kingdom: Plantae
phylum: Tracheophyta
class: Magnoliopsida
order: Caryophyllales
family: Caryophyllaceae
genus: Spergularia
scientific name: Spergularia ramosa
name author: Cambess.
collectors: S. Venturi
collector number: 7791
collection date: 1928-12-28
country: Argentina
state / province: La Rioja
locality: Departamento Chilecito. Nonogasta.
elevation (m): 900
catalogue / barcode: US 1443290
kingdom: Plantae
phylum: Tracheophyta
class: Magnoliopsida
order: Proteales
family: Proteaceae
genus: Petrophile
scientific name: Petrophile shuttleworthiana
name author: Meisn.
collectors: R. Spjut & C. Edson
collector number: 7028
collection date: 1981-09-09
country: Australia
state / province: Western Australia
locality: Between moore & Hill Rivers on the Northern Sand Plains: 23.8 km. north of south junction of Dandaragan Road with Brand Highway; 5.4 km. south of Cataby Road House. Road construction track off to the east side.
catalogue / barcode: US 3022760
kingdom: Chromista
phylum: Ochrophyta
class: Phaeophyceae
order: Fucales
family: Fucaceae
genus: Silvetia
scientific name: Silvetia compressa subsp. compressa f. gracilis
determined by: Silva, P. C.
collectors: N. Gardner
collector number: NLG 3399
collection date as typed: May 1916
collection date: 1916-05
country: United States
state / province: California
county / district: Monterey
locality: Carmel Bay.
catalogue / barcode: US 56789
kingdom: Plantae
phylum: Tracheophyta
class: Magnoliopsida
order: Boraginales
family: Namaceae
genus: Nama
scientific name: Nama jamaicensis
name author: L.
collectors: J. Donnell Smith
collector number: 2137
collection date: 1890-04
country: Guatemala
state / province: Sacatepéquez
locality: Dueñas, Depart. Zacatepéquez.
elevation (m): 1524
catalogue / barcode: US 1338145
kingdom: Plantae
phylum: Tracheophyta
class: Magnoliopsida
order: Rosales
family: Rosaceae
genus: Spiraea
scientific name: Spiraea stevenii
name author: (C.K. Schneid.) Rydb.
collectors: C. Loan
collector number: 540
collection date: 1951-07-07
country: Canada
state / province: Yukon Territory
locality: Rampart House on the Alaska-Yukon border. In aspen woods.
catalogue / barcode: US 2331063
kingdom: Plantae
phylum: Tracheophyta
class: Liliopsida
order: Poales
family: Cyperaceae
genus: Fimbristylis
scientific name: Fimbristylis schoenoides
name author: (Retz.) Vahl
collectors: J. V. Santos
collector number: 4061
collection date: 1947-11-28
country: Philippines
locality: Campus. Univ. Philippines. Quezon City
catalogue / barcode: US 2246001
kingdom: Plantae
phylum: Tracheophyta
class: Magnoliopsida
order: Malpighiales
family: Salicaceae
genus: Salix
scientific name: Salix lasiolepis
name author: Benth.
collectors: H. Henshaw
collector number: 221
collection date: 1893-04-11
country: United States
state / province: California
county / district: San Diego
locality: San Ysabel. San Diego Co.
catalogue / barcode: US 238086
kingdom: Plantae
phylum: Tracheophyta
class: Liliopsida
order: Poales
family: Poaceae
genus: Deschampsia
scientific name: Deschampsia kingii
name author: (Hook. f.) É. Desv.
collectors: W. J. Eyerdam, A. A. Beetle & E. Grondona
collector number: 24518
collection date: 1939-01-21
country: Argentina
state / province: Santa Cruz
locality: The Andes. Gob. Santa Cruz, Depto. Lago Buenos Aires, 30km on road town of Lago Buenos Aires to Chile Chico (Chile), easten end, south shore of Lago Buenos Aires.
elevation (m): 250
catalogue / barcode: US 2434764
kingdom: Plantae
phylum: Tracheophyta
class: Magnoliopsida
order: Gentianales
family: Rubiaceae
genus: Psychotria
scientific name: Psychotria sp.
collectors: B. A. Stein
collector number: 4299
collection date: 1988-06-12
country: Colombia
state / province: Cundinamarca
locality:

▶ [The request]: Convert all the lines above into a Markdown table with two columns, No. and Line, giving each row its number and skipping any blank lines.

▶ [Response to the exercise]:
| No. | Line |
|---|---|
| 1 | kingdom: Plantae |
| 2 | phylum: Tracheophyta |
| 3 | class: Magnoliopsida |
| 4 | order: Caryophyllales |
| 5 | family: Caryophyllaceae |
| 6 | genus: Spergularia |
| 7 | scientific name: Spergularia ramosa |
| 8 | name author: Cambess. |
| 9 | collectors: S. Venturi |
| 10 | collector number: 7791 |
| 11 | collection date: 1928-12-28 |
| 12 | country: Argentina |
| 13 | state / province: La Rioja |
| 14 | locality: Departamento Chilecito. Nonogasta. |
| 15 | elevation (m): 900 |
| 16 | catalogue / barcode: US 1443290 |
| 17 | kingdom: Plantae |
| 18 | phylum: Tracheophyta |
| 19 | class: Magnoliopsida |
| 20 | order: Proteales |
| 21 | family: Proteaceae |
| 22 | genus: Petrophile |
| 23 | scientific name: Petrophile shuttleworthiana |
| 24 | name author: Meisn. |
| 25 | collectors: R. Spjut & C. Edson |
| 26 | collector number: 7028 |
| 27 | collection date: 1981-09-09 |
| 28 | country: Australia |
| 29 | state / province: Western Australia |
| 30 | locality: Between moore & Hill Rivers on the Northern Sand Plains: 23.8 km. north of south junction of Dandaragan Road with Brand Highway; 5.4 km. south of Cataby Road House. Road construction track off to the east side. |
| 31 | catalogue / barcode: US 3022760 |
| 32 | kingdom: Chromista |
| 33 | phylum: Ochrophyta |
| 34 | class: Phaeophyceae |
| 35 | order: Fucales |
| 36 | family: Fucaceae |
| 37 | genus: Silvetia |
| 38 | scientific name: Silvetia compressa subsp. compressa f. gracilis |
| 39 | determined by: Silva, P. C. |
| 40 | collectors: N. Gardner |
| 41 | collector number: NLG 3399 |
| 42 | collection date as typed: May 1916 |
| 43 | collection date: 1916-05 |
| 44 | country: United States |
| 45 | state / province: California |
| 46 | county / district: Monterey |
| 47 | locality: Carmel Bay. |
| 48 | catalogue / barcode: US 56789 |
| 49 | kingdom: Plantae |
| 50 | phylum: Tracheophyta |
| 51 | class: Magnoliopsida |
| 52 | order: Boraginales |
| 53 | family: Namaceae |
| 54 | genus: Nama |
| 55 | scientific name: Nama jamaicensis |
| 56 | name author: L. |
| 57 | collectors: J. Donnell Smith |
| 58 | collector number: 2137 |
| 59 | collection date: 1890-04 |
| 60 | country: Guatemala |
| 61 | state / province: Sacatepéquez |
| 62 | locality: Dueñas, Depart. Zacatepéquez. |
| 63 | elevation (m): 1524 |
| 64 | catalogue / barcode: US 1338145 |
| 65 | kingdom: Plantae |
| 66 | phylum: Tracheophyta |
| 67 | class: Magnoliopsida |
| 68 | order: Rosales |
| 69 | family: Rosaceae |
| 70 | genus: Spiraea |
| 71 | scientific name: Spiraea stevenii |
| 72 | name author: (C.K. Schneid.) Rydb. |
| 73 | collectors: C. Loan |
| 74 | collector number: 540 |
| 75 | collection date: 1951-07-07 |
| 76 | country: Canada |
| 77 | state / province: Yukon Territory |
| 78 | locality: Rampart House on the Alaska-Yukon border. In aspen woods. |
| 79 | catalogue / barcode: US 2331063 |
| 80 | kingdom: Plantae |
| 81 | phylum: Tracheophyta |
| 82 | class: Liliopsida |
| 83 | order: Poales |
| 84 | family: Cyperaceae |
| 85 | genus: Fimbristylis |
| 86 | scientific name: Fimbristylis schoenoides |
| 87 | name author: (Retz.) Vahl |
| 88 | collectors: J. V. Santos |
| 89 | collector number: 4061 |
| 90 | collection date: 1947-11-28 |
| 91 | country: Philippines |
| 92 | locality: Campus. Univ. Philippines. Quezon City |
| 93 | catalogue / barcode: US 2246001 |
| 94 | kingdom: Plantae |
| 95 | phylum: Tracheophyta |
| 96 | class: Magnoliopsida |
| 97 | order: Malpighiales |
| 98 | family: Salicaceae |
| 99 | genus: Salix |
| 100 | scientific name: Salix lasiolepis |
| 101 | name author: Benth. |
| 102 | collectors: H. Henshaw |
| 103 | collector number: 221 |
| 104 | collection date: 1893-04-11 |
| 105 | country: United States |
| 106 | state / province: California |
| 107 | county / district: San Diego |
| 108 | locality: San Ysabel. San Diego Co. |
| 109 | catalogue / barcode: US 238086 |
| 110 | kingdom: Plantae |
| 111 | phylum: Tracheophyta |
| 112 | class: Liliopsida |
| 113 | order: Poales |
| 114 | family: Poaceae |
| 115 | genus: Deschampsia |
| 116 | scientific name: Deschampsia kingii |
| 117 | name author: (Hook. f.) É. Desv. |
| 118 | collectors: W. J. Eyerdam, A. A. Beetle & E. Grondona |
| 119 | collector number: 24518 |
| 120 | collection date: 1939-01-21 |
| 121 | country: Argentina |
| 122 | state / province: Santa Cruz |
| 123 | locality: The Andes. Gob. Santa Cruz, Depto. Lago Buenos Aires, 30km on road town of Lago Buenos Aires to Chile Chico (Chile), easten end, south shore of Lago Buenos Aires. |
| 124 | elevation (m): 250 |
| 125 | catalogue / barcode: US 2434764 |
| 126 | kingdom: Plantae |
| 127 | phylum: Tracheophyta |
| 128 | class: Magnoliopsida |
| 129 | order: Gentianales |
| 130 | family: Rubiaceae |
| 131 | genus: Psychotria |
| 132 | scientific name: Psychotria sp. |
| 133 | collectors: B. A. Stein |
| 134 | collector number: 4299 |
| 135 | collection date: 1988-06-12 |
| 136 | country: Colombia |
| 137 | state / province: Cundinamarca |
| 138 | locality: |